■ Exercise directions
Check each line of the records below and collect those holding "Developing".
Top of Input records
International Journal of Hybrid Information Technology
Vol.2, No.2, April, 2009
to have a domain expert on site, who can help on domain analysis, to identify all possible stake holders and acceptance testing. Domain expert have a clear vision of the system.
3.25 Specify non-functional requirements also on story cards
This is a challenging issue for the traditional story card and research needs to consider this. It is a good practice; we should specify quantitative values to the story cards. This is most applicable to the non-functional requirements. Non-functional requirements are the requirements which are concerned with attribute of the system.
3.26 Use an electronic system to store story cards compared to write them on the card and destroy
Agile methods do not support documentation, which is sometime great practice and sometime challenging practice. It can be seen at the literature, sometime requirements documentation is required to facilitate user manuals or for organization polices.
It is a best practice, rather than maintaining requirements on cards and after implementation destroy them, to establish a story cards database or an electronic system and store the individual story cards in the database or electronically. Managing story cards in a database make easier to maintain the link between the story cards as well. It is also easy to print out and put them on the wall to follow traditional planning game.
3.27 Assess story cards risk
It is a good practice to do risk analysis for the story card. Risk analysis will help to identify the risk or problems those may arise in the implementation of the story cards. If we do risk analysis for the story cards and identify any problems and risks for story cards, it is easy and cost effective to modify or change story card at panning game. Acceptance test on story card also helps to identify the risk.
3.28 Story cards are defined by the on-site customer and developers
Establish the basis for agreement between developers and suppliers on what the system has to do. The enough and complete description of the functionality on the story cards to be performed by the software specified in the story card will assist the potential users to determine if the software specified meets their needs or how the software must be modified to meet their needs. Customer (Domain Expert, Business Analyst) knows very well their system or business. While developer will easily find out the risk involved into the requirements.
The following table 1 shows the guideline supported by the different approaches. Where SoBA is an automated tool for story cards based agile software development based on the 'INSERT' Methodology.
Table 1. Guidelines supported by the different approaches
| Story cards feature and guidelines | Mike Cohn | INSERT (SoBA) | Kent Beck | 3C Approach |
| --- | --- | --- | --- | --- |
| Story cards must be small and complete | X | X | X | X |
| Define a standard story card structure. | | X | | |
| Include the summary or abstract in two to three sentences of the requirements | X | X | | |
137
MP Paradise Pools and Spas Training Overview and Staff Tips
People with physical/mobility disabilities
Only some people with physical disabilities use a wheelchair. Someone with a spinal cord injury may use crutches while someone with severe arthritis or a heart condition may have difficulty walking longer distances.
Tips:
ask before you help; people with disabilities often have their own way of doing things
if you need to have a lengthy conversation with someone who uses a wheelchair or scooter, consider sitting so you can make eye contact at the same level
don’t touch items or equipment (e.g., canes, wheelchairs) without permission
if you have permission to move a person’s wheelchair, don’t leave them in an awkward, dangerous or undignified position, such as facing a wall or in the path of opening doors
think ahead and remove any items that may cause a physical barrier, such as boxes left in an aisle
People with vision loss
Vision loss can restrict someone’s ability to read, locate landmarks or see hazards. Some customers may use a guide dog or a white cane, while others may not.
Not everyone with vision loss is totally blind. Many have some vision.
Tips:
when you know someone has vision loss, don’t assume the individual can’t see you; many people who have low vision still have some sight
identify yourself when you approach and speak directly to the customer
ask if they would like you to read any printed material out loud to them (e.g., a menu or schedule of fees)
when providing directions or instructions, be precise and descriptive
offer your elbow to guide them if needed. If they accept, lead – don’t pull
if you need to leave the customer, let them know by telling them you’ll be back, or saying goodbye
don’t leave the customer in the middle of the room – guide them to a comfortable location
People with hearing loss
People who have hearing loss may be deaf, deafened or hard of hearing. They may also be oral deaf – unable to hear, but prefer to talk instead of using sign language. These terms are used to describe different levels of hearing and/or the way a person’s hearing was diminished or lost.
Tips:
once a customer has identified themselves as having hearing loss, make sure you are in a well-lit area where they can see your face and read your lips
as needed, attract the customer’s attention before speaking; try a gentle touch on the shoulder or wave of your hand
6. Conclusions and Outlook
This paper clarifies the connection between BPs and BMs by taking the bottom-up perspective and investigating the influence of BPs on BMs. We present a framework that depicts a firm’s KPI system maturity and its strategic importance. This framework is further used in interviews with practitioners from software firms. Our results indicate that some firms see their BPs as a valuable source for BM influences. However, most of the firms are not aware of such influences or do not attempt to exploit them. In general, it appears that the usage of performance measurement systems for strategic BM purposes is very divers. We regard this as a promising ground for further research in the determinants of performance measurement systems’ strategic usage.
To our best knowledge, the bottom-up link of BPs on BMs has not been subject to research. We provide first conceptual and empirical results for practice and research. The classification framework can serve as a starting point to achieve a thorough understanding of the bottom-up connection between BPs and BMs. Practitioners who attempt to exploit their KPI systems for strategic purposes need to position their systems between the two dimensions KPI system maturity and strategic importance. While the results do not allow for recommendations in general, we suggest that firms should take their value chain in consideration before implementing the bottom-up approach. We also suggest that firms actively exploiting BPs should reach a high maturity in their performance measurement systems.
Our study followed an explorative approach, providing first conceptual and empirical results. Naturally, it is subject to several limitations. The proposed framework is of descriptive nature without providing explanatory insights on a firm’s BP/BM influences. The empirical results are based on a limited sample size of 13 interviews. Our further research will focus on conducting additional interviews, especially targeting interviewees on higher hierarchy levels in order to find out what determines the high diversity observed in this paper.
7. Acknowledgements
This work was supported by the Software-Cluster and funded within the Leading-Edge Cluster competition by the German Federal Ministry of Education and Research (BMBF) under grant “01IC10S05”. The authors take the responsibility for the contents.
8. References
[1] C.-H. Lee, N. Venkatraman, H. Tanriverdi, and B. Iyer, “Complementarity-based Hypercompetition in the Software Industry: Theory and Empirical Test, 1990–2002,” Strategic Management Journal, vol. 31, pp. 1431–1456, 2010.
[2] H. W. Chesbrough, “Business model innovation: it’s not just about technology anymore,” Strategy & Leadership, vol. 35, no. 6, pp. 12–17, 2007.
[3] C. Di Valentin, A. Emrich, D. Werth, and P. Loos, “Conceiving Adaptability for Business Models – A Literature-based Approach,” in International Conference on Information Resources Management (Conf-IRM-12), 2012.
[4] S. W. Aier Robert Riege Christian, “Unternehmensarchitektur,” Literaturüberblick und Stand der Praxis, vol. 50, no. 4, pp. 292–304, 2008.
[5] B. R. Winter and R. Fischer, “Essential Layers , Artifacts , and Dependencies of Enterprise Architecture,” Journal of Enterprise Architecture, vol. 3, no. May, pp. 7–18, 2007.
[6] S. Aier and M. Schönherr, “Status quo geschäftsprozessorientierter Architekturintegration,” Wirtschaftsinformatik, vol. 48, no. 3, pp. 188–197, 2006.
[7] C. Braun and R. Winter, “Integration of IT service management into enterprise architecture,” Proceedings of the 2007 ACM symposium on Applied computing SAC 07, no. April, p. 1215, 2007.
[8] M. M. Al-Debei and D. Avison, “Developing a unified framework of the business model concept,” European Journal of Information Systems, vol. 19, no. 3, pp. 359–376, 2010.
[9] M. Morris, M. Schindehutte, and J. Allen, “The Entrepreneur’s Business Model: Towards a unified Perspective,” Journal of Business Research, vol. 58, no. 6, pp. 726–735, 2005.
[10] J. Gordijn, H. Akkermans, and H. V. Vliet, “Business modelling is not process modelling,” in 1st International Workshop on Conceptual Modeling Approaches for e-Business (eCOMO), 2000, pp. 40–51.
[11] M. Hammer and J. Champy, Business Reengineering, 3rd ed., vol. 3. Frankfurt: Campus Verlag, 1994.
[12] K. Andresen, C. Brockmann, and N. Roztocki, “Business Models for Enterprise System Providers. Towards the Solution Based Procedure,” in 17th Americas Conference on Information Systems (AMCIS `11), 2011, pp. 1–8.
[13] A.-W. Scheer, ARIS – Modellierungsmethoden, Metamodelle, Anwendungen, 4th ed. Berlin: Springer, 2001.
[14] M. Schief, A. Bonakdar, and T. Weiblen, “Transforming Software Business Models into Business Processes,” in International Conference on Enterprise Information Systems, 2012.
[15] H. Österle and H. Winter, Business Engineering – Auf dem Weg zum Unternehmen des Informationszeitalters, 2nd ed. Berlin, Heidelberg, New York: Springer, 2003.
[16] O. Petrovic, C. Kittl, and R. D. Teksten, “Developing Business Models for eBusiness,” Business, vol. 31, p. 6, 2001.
Bottom of Input records
■ Answer area
[8] M. M. Al-Debei and D. Avison, “Developing a unified framework of the business model concept,” European Journal of Information Systems, vol. 19, no. 3, pp. 359–376, 2010.
[16] O. Petrovic, C. Kittl, and R. D. Teksten, “Developing Business Models for eBusiness,” Business, vol. 31, p. 6, 2001.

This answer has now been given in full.